Organizing the List for Bid Invitations
A bid list that lives in someone’s head or in an unstructured spreadsheet is a liability. When a project comes in, you need to pull the right list quickly and send invitations without missing trades or sending invitations to contractors who have since retired, lost their license, or gone out of business.
The practical standard is a database — whether that’s a proper CRM, a bid management platform, or a well-maintained spreadsheet — that includes license information you can verify against current state data. At minimum, include the license number and expiration date for every contractor on your list. License expiration dates give you a built-in prompt to verify and update entries on a schedule.
Some GCs organize their lists by project type, not just trade. The electrical contractor who does tenant improvement work in commercial office buildings might not be the right fit for a data center or a healthcare project. Tagging contractors by project type and complexity allows you to pull a more targeted list when a specific project comes in.
CSV export from platforms that track this information — including tools like the NCI Pro bid list manager — makes it practical to share lists with estimators and project managers without maintaining duplicate records. The export should include contact information, license numbers, trade specialties, and location so the people using it have everything they need without going back to the source.
Keeping the List Current
A bid list goes stale faster than most GCs expect. Licenses expire, companies merge or dissolve, key contacts change jobs, and contractor capacity shifts with their backlog. A list that’s two years old without maintenance has degraded meaningfully.
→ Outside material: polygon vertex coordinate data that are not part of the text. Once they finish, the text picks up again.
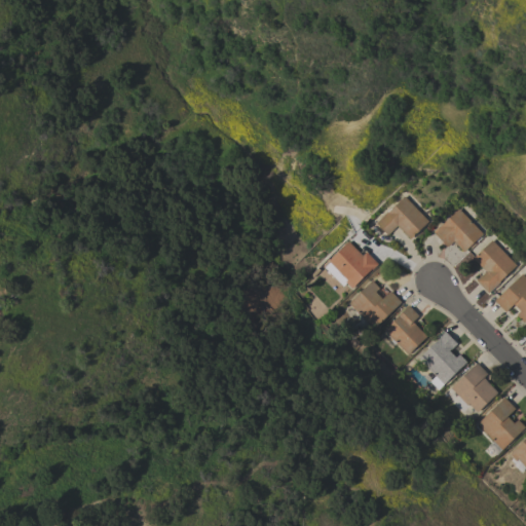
[(403,196),(427,221),(409,238),(397,225),(387,234),(375,223),(385,213),(386,213),(403,196)]
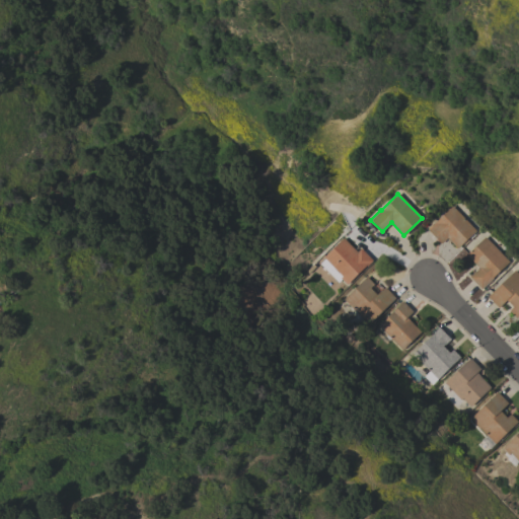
[(451,206),(475,230),(457,248),(447,238),(441,243),(427,228),(434,221),(435,222),(451,206)]
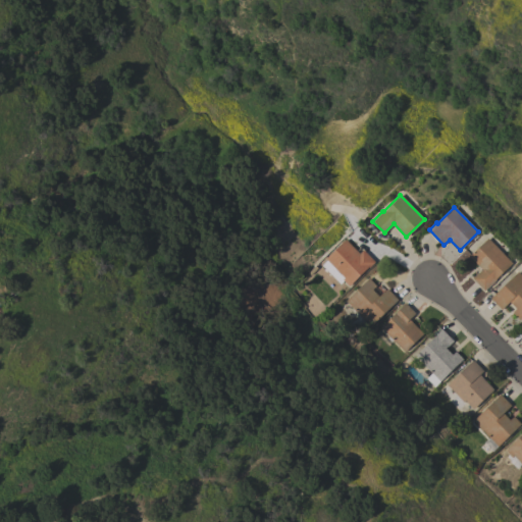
[(487,238),(511,263),(494,278),(496,279),(483,291),(472,278),(481,269),(468,256),(487,238)]
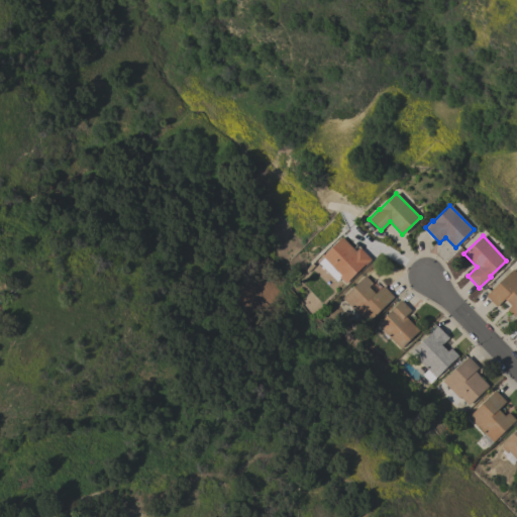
[(342,236),(355,250),(359,246),(371,259),(365,265),(345,283),(340,278),(336,282),(318,263),(323,257),(322,255),(342,236)]
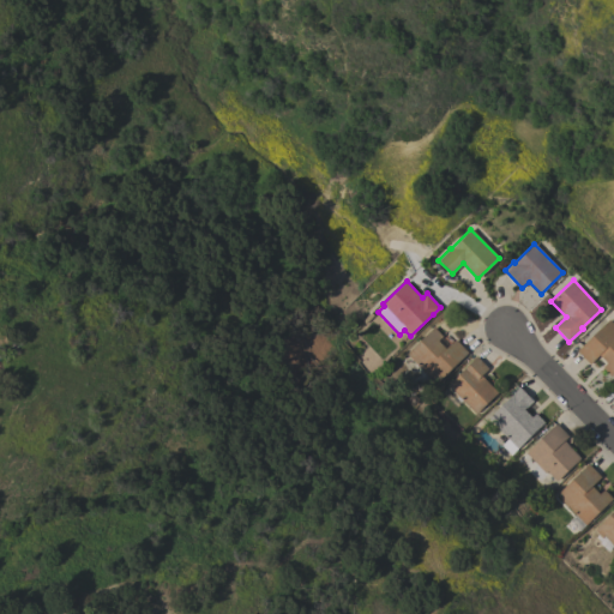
[(608,319),(613,325),(613,372),(611,375),(602,367),(606,362),(599,355),(589,363),(577,350),(608,319)]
The practical approach is to build verification into your project cycle. Before each bid, verify the license status of every contractor you’re inviting. This takes about five minutes per contractor if you’re using an aggregated source; it’s the most important quality control step in the pre-bid process.
Routing bid results back into the list is equally important. When a contractor performs well on a project, note it. When they decline to bid consistently, find out why — sometimes it’s capacity, sometimes it’s pricing strategy, sometimes it signals a problem worth knowing about. The bid list is most useful when it reflects actual experience, not just names and license numbers.
The GCs who get the most value from their bid lists treat them as living documents that represent institutional knowledge about the local subcontractor market. That knowledge, systematically maintained, is a genuine competitive advantage when it comes to landing and delivering profitable work.